「安倍政治は白鵬の相撲に似ている」とは、野田元首相の言葉です。曰く「白鵬は覇道、邪道の相撲になっている。安倍政権も覇道、邪道、外道の政治だ」とのこと。こうした発言は野田佳彦自身や、その所属してきた政党の外国人観を端的に表すものでもありますが――歴代最高の実績を更新し続ける白鵬と、歴代最長の在任期間に到達した安倍晋三、果たしてどの程度まで釣り合うのでしょうか。
先日は、この安倍総理がついに退任の意向を表明しました。後任が誰になるか不安は尽きません。安倍総理と言えば毎年、改憲への決意を表明していたわけですが、歴代最長の在任期間があったにもかかわらず特筆するほどの動きはありませんでした。私としては、やる意義に乏しいことをやらなかったことを肯定的に評価していますけれど、安倍晋三が本当にやりたかったことに期待していた人々からすると、どうなのでしょうね。
北朝鮮との拉致問題もまた歴代最長の在任期間の中で目立った成果のない分野であったと言えます。それでも拉致被害者の関係者とは一貫して良好な関係を築けている様子がうかがわれますので、「結果を残す」ということは必ずしも支持をつなぎ止める上での必須要件ではないのかも知れません。結果を残すよりも共感を呼ぶこと、より精神的・理念的な類の方が重要なのだと思います。
一方で経済政策に関しては、21世紀の日本の首相の中では最も「害のない」政治家であったと肯定的に評価されるべきでしょう。21世紀以降の歴代総理大臣(及び橋本龍太郎)の破滅的な経済政策に比べれば、どっちつかずのアベノミクスは、崖から転げ落ちることを止めたという点で重要な転換でした。それがこの先どうなるか、国民にとって最重要課題と言えます。
「お宅とうちの国とは国民の民度のレベルが違うんだ」と、こちらも元首相である麻生太郎の発言です。新型コロナウィルスによる死者が欧米諸国と比べて少ないことを指してのコメントですが、日本よりも人口当りの死者が少ない中国や韓国と比べてどうなんだろうと思わないでもありません。それはさておきここで重要なのは、死者数が(欧米より)少ないことの原因を「民度」に求めていること、決して安倍総理のリーダーシップに求めていないことです。
韓国の文在寅大統領も、ブラジルのボルソナロ大統領も、新型コロナウィルス対策では大いに存在感を発揮しました。
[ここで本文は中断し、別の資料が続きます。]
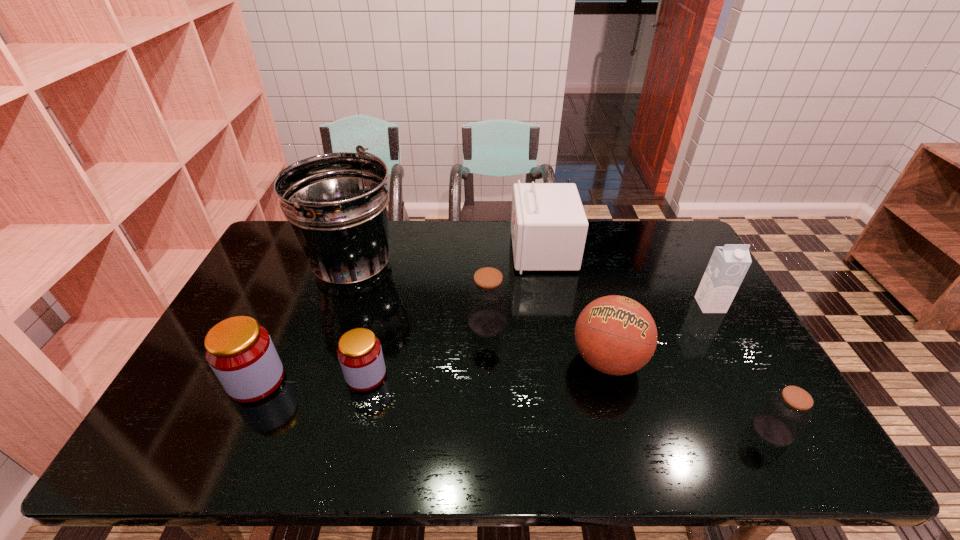
The image size is (960, 540). I want to click on the nearest object, so click(x=785, y=413).

Image resolution: width=960 pixels, height=540 pixels. I want to click on the smaller brown jar, so click(x=785, y=413).

Where is `vacant position located 0.110m on the front of the tallest object`? vacant position located 0.110m on the front of the tallest object is located at coordinates (331, 331).

Find the location of `free location located 0.370m on the front-facing side of the first-aid kit`. free location located 0.370m on the front-facing side of the first-aid kit is located at coordinates (407, 251).

The width and height of the screenshot is (960, 540). In order to click on vacant space located on the front-facing side of the first-aid kit in this screenshot , I will do `click(398, 251)`.

Locate an element on the screen. The width and height of the screenshot is (960, 540). free space located on the front-facing side of the first-aid kit is located at coordinates (436, 251).

You are a GUI agent. You are given a task and a screenshot of the screen. Output one action in this format:
    pyautogui.click(x=<x>, y=<y>)
    Task: Click on the vacant space located 0.260m on the front label of the carton
    This screenshot has width=960, height=540.
    Given the screenshot: What is the action you would take?
    pyautogui.click(x=756, y=386)

What are the coordinates of `vacant space located on the back of the basketball` in the screenshot? It's located at (585, 277).

Find the location of a particular element. free space located 0.110m on the left of the left brown jar is located at coordinates [431, 323].

Locate an element on the screen. The image size is (960, 540). vacant area situated on the back of the left red jar is located at coordinates (302, 278).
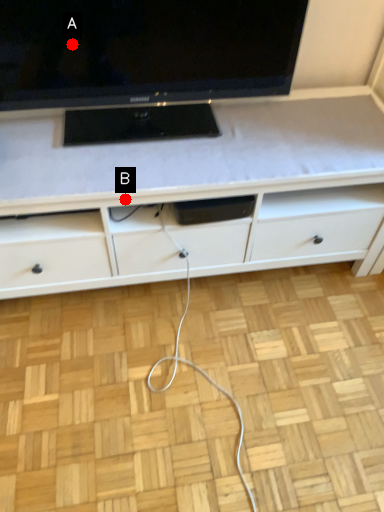
Question: Two points are circled on the image, labeled by A and B beside each circle. Which of the following is the closest to the observer?

Choices:
 (A) A is closer
 (B) B is closer

Answer: (A)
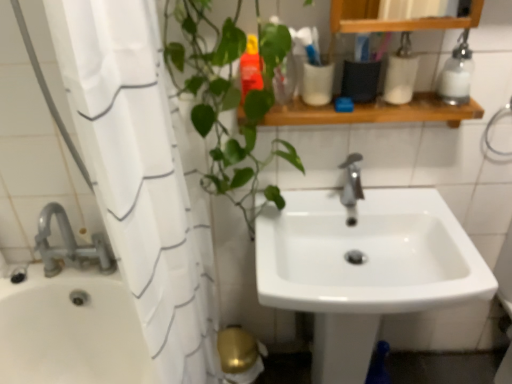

結果は正反対ですけれど、いずれも大統領がリーダーシップを発揮した結果として支持率は上がったようです。まぁ日本でも小泉純一郎のように、経済を失墜させても支持を高めた例はあります。成功か失敗かは、あまり重要ではないのでしょう。それに比べて安倍総理は、新型コロナウィルス対策において存在感が希薄なままであったと言えます。
東日本大震災の後、当時の首相であった菅直人は日本各地の原発を急停止させ西日本に未曾有の電力危機をもたらしました。こうした行動力、決断力は安倍晋三を凌駕するものです。世論の反発を見て政策を引っ込め、それを選挙目当てと野党に批判されてきた安倍晋三には、とうてい真似の出来ない振る舞いと言えます。ただ、菅直人と安倍晋三のどちらが安全な政治家であったかは、議論するまでもないでしょう。
菅直人は、自分は原発に詳しいと称して緊急事態の最中でも現場への介入を厭いませんでした。新型コロナウィルスの感染拡大が続く中で、ついに最後までリーダーシップを発揮することのなかった安倍晋三とは対照的です。一方で安倍晋三時代の「結果」は、それほど悪くないものだとは思います。自身が先頭に立って支持率を高めることには失敗していますが、政治の介入により感染拡大を招いた国も少なからずありますので。
会社でも、余計なことを始めて組織を混乱させる人罪ほど、人事の評価は高かったりしないでしょうか。逆に、余計なことをしない無害な人財ほど、蔑ろにされてはいないでしょうか。政治家の評価もまた似たようなところがあるように思います。安倍総理は最後に自身の評価を高めることに失敗したと言えますが――その後継者が、自身の評価を高めるプロフェッショナルになったりしないか、今から不安でなりません。